Added documentation

romitjain · romitjain · commit f978cdd1feb4 · 2026-02-13T10:35:42.000+05:30
Signed-off-by: romit &lt;romit@ibm.com&gt;
diff --git a/docs/advanced-data-preprocessing.md b/docs/advanced-data-preprocessing.md
@@ -162,7 +162,8 @@ Each data handler has:
     - `sampling` (optional, float): The sampling ratio (0.0 to 1.0) with which to sample a dataset in case of interleaving.
     - `split` (optional, dict[str: float]): Defines how to split the dataset into training and validation sets. Requires both `train` and `validation` keys.
     - `data_handlers` (optional, list): A list of data handler configurations which preprocess the dataset.
-
+    - `dataset_split_name` (optional, str): Name of the dataset split. This is useful for loading HuggingFace datasets with split names that are different from the standard (eg: `train_sft` instead of `train`). If no `dataset_split_name` is provided, `train` is used.

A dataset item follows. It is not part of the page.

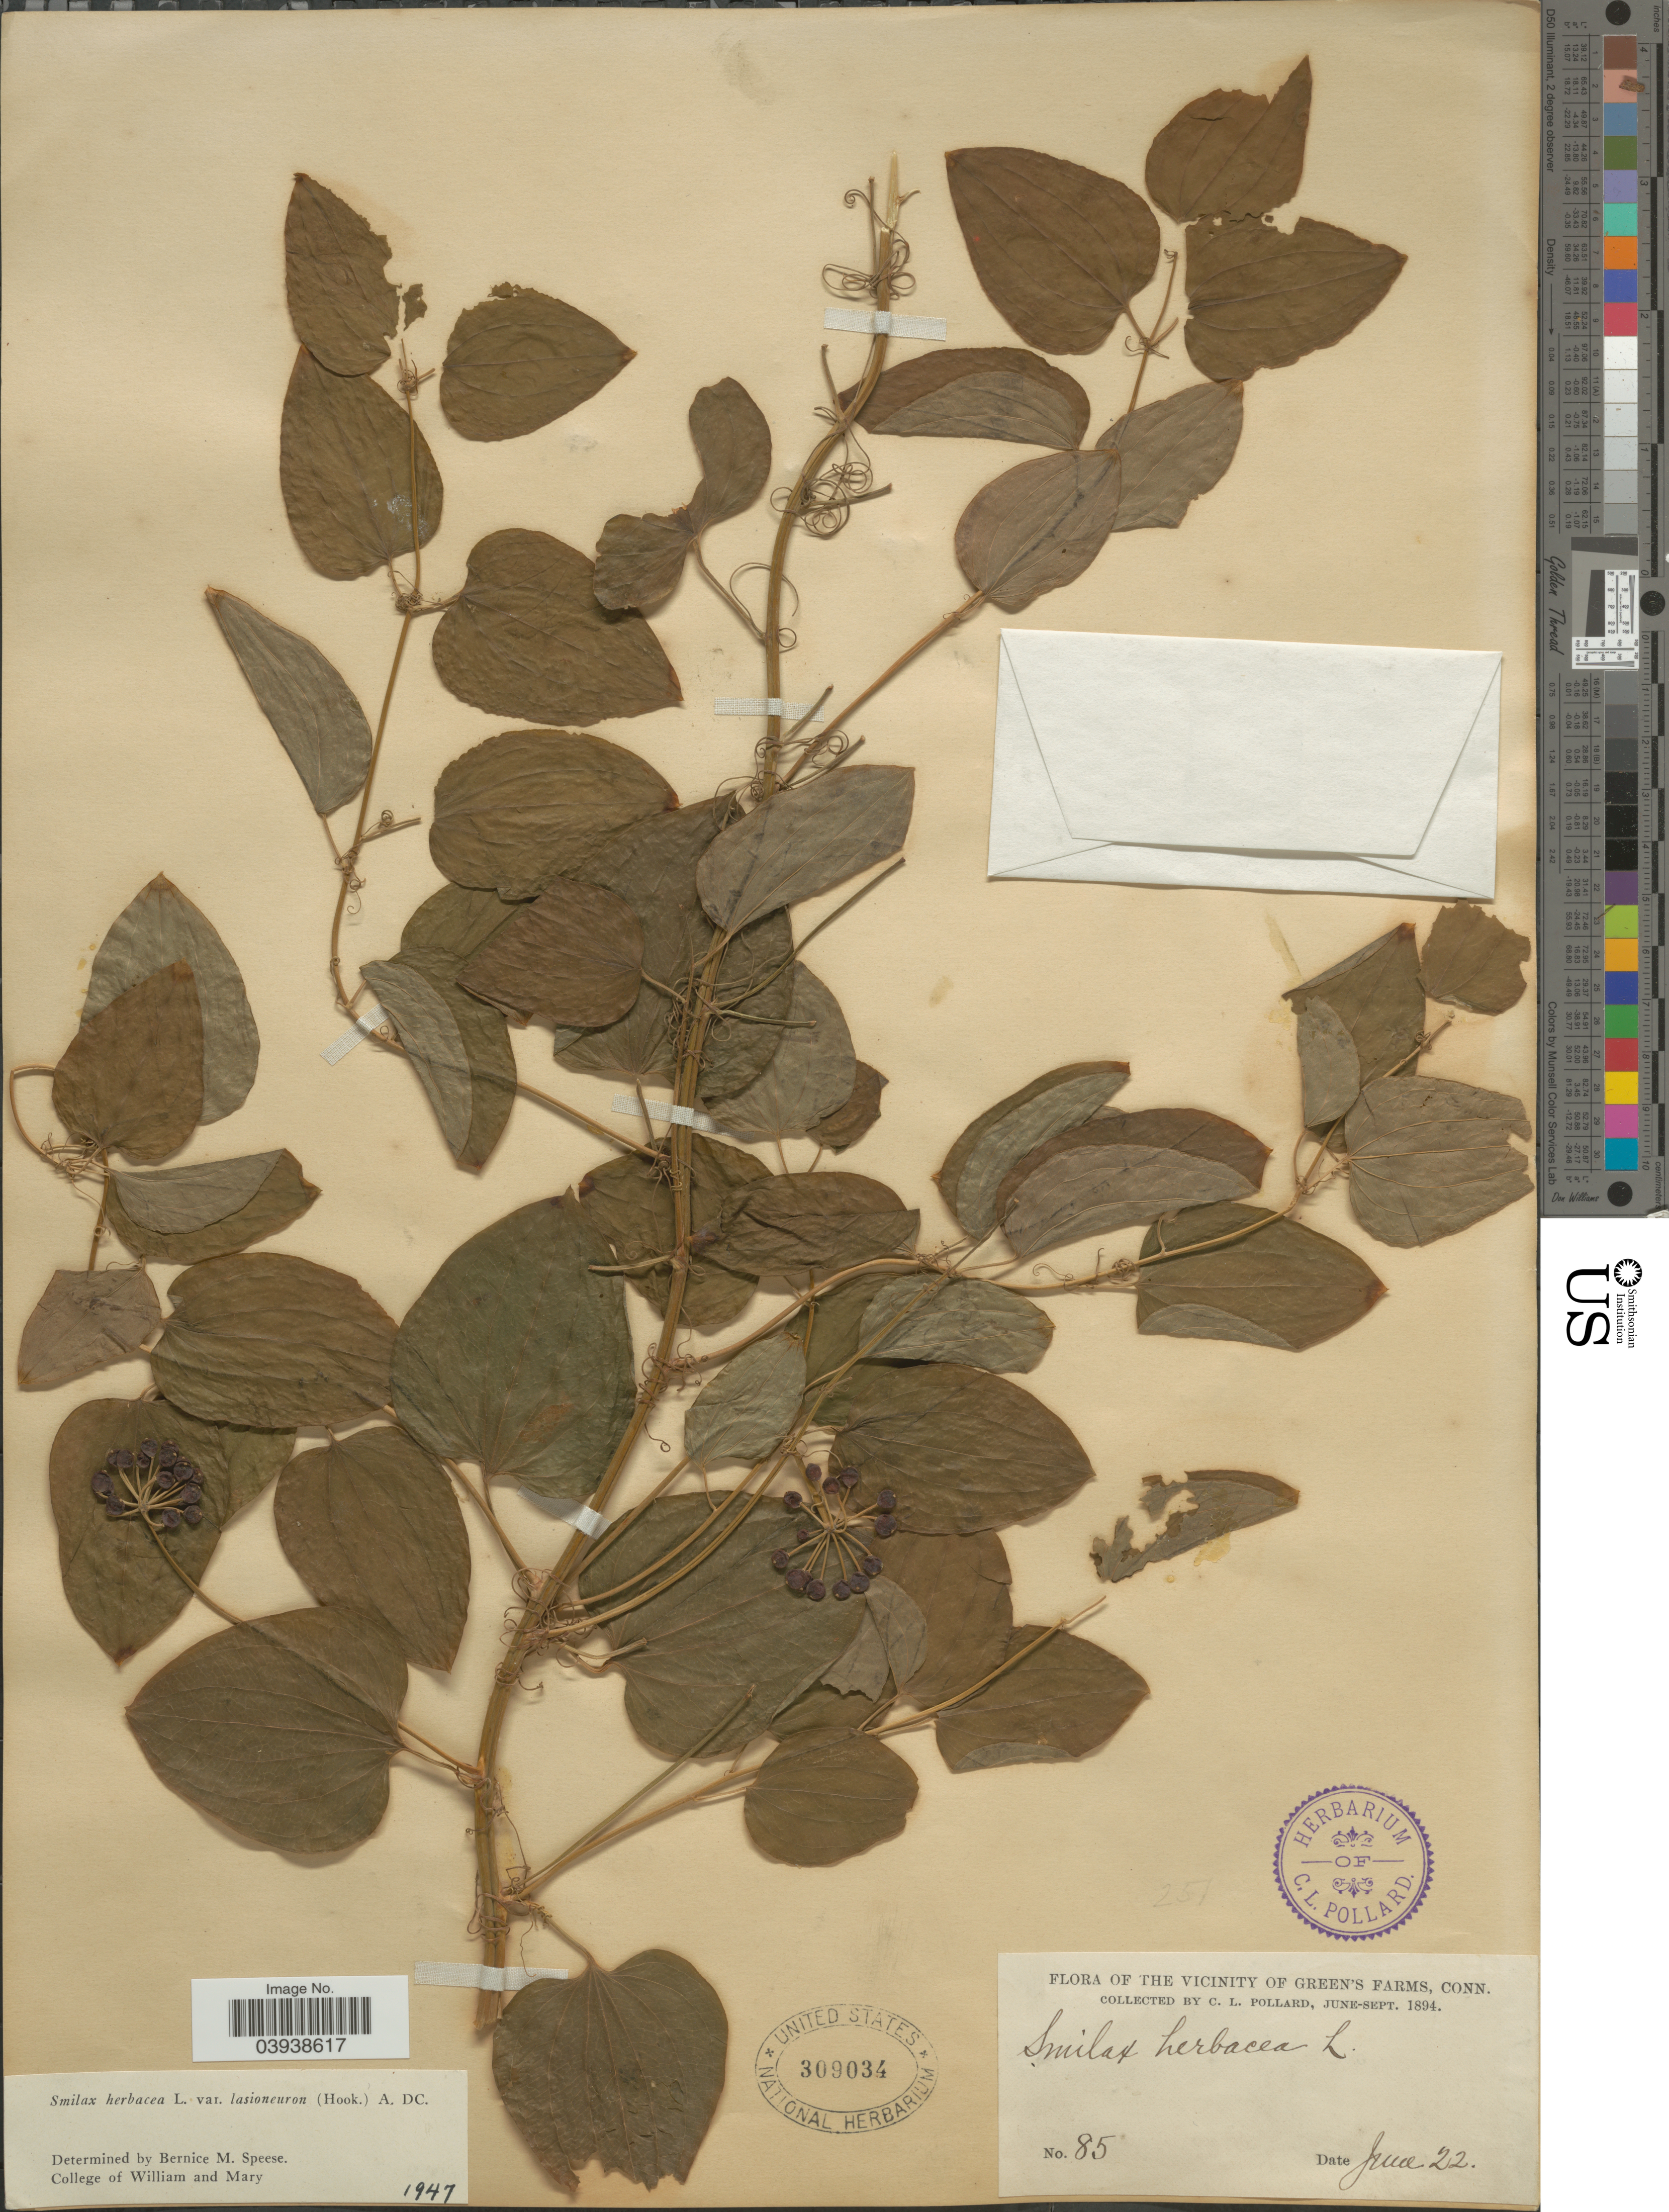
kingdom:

+    - `shuffle` (optional, bool): If the dataset should be shuffled while splitting into train and validation split. Defaults to `True`. Use caution when using this field and only use when the dataset is already shuffled.
 
 We do provide some sample `data_configs` here, [predefined_data_configs](../tests/artifacts/predefined_data_configs/).